MINNEAPOLIS - The business of money management will continue to evolve, as ownership structure and management capability play bigger roles, according to two speakers at a recent conference.
John Casey, president and chief executive of RogersCasey & Associates, Darien, Conn., told an audience of Investment Advisers Inc. clients that in the life cycle of an industry, money management is still in its adolescence.
"What you're looking at is the first generation going into its second," Mr. Casey said.
According to the life cycle theory, money management has yet to hit its prime stage of growth. Following that, would be a period of decline.
Different firms, though, reside in different parts of the cycle, Mr. Casey said.
The money management industry hasn't stabilized, and "at some point, an organization has to be run like a business," he said.

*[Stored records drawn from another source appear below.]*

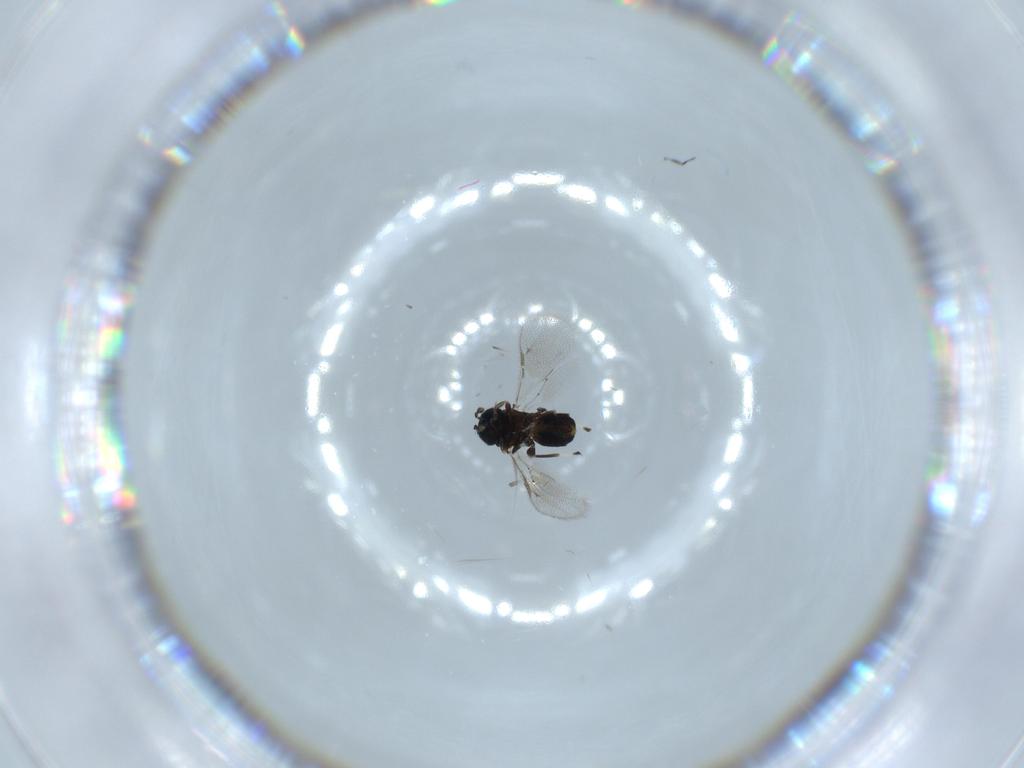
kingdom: Animalia
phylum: Arthropoda
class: Insecta
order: Hymenoptera
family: Eulophidae
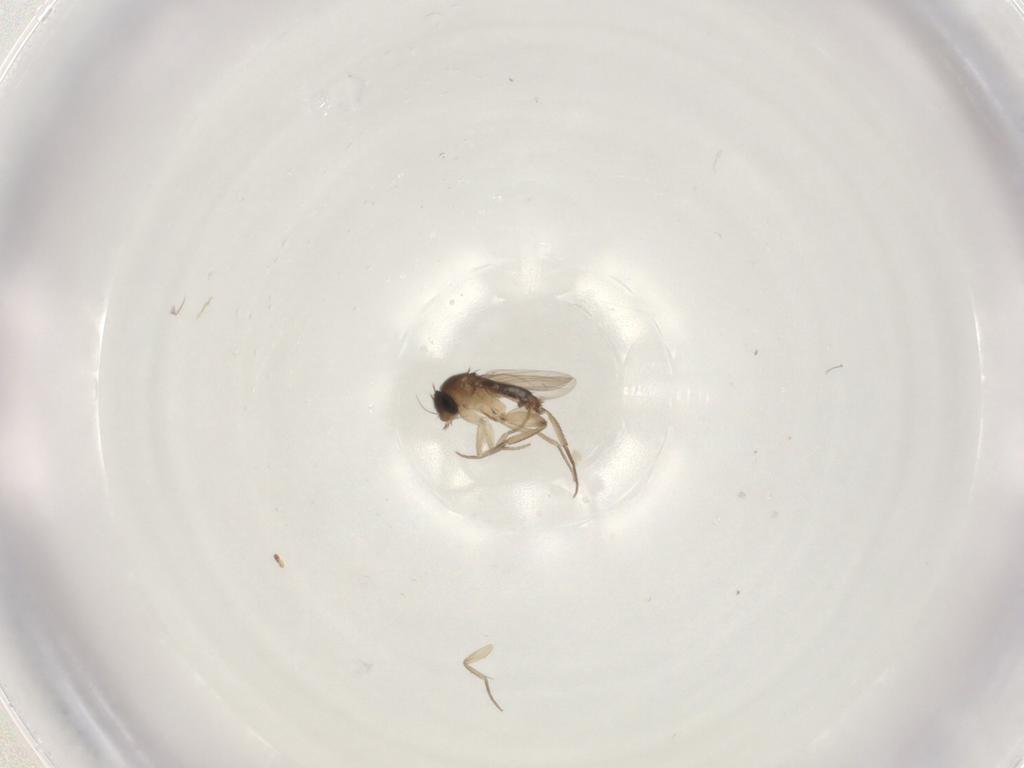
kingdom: Animalia
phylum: Arthropoda
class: Insecta
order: Diptera
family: Phoridae
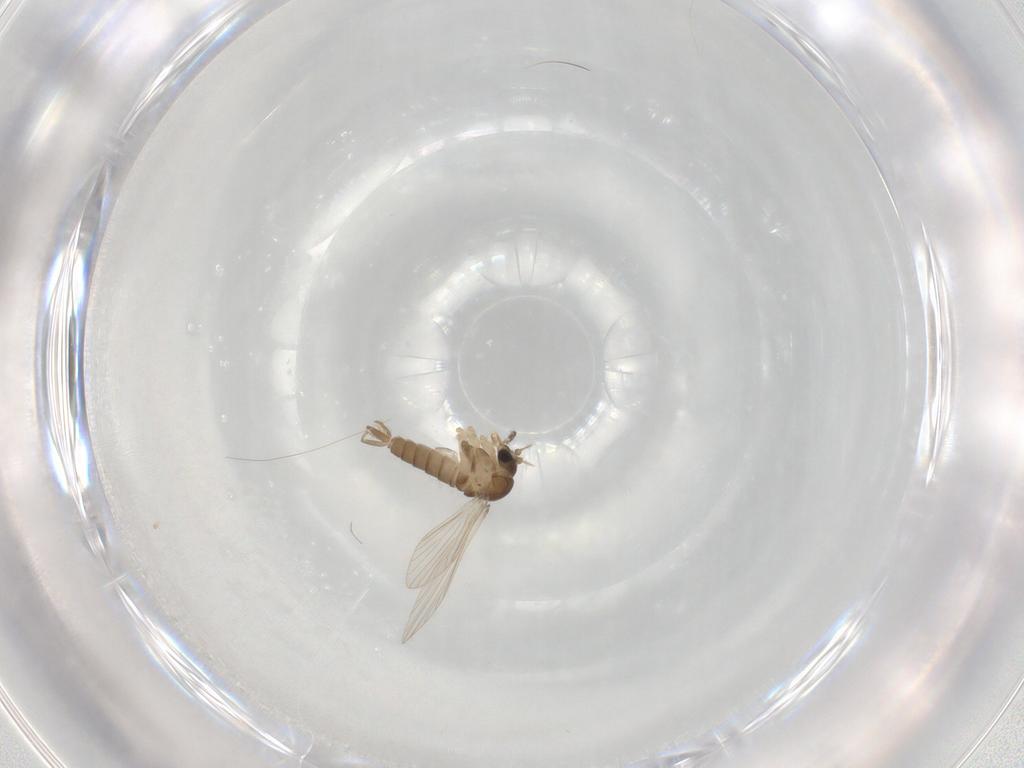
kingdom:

Similarly, Charles B. Burkhart Jr., president of the money management research and consulting firm Investment Counseling Inc., West Conshohocken, Pa., said growth for growth's sake is not necessarily a good business goal.
Profit, asset growth and revenue growth increasingly are being influenced by ownership structure, product capability and distribution, rather than size, Mr. Burkhart said.
Traditionally, the productivity and management capability of a firm gets "short shift" from its management, but that will change, he said.
And with the changes taking place in the investment management industry, contrary to what some people advocate, no single business strategy can serve as the bellwether of what will be successful, he said.
If a predominant strategy were taking hold, there would be much more consolidation than there is, Mr. Burkhart said.